Behavioural explanations
This explanation suggests schizophrenia is a consequence of faulty learning. If a child receives little or no social reinforcement early in life, the child will pay more attention to irrelevant environmental cues (e.g. the sound of a word rather than its meaning).
Their behaviour will eventually appear bizarre and others will label them as ‘weird’ and avoid them. According to Scheff’s labelling theory, individuals who have been labelled this way may continue to act in ways that match the label. The bizarre behaviours may be rewarded by attention and sympathy so are reinforced and will eventually become so bizarre that they are labelled as schizophrenic.
Evaluation
- Behavioural explanations are supported by many behavioural therapies used on schizophrenic patients. Social skills training techniques have been used to help schizophrenics acquire useful social skills e.g. schizophrenics have learnt to make their own bed and comb their hair when rewarded. These programmes have been successful in reintegrating schizophrenics back into the community.
- However, behavioural explanations ignore the genetic evidence found by many studies (e.g. Gottesman).
- Support for the labelling theory came from a member of the audience when Paul Meehl was giving a lecture. The man said he ‘kept his finger up his arse to prevent his thought from running out, and tried to tear his hair out with the other hand because it belonged to his father’. The man did all this because someone had called him a schizophrenic.

• YOUR TASK:
Write the next part of the text on behavioural explanations of schizophrenia, starting after its final sentence.

• DATA:
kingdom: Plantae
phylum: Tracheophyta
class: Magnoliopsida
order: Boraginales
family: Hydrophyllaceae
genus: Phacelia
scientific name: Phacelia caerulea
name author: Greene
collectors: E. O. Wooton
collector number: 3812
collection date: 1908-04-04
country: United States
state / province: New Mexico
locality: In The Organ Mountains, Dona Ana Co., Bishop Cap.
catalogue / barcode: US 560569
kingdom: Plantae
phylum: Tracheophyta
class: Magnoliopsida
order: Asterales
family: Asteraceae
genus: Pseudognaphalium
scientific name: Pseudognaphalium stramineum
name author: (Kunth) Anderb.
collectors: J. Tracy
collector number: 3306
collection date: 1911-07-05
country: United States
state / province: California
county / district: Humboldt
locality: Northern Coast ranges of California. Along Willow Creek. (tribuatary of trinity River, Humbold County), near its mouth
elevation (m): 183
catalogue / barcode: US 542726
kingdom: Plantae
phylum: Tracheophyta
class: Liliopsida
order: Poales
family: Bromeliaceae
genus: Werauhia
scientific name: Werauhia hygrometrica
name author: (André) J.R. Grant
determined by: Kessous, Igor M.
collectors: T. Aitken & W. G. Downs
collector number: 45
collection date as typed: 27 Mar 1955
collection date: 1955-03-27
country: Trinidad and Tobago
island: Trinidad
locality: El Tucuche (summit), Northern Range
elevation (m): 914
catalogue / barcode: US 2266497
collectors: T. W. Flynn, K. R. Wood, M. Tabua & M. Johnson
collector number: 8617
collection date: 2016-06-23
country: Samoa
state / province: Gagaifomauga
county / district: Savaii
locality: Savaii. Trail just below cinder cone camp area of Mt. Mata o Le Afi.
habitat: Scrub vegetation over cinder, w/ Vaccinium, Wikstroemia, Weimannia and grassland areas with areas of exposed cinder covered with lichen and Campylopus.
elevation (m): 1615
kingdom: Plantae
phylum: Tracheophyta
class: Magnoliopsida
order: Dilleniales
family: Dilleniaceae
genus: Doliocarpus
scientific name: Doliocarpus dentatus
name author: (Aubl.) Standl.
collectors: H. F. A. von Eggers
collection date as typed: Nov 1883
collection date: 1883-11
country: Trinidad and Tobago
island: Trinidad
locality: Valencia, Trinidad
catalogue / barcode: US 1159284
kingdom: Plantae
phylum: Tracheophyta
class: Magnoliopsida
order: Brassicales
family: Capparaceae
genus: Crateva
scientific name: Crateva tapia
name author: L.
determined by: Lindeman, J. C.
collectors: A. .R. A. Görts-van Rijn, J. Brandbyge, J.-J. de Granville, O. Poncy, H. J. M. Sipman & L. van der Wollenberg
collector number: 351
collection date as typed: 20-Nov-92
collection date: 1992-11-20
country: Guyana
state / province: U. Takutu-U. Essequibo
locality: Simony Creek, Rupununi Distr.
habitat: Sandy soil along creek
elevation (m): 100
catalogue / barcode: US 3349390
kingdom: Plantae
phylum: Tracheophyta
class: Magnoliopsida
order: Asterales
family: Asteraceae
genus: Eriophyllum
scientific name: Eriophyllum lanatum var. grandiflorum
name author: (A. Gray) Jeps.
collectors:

• EXERCISE RESPONSE:
Family Relationships
Research suggests that schizophrenia results from a dysfunctional family which cause s harm to its members.
- Bateson (56) – Double-Bind Hypothesis suggests that schizophrenic families communicate in a destructively ambiguous fashion (e.g mother tells son she loves him, but turns her head away in disgust). Prolonged exposure to this, leads to an incoherent construction of reality which may manifest itself as schizophrenia.
Evaluation
- Berger (65) found schizophrenics reported higher recall of double-bind situations than non-schizophrenics. (However, this is retrospective data and so is unreliable)
- Hall & Levin (80) analysed data from previous studies and found no difference in communication between schizophrenic families and non schizophrenic families.
Uni-Polar Depression
What is depression?
Depression is a mood disorder. It is a low emotional state. Unipolar means sufferers only have lows, unlike the mood swings associated with bipolar depression.
Depression can be either reactive or endogenous.:
- Reactive – it is a reaction to stressful events.
- Endogenous – arises from within the person, or is dependant on internal factors.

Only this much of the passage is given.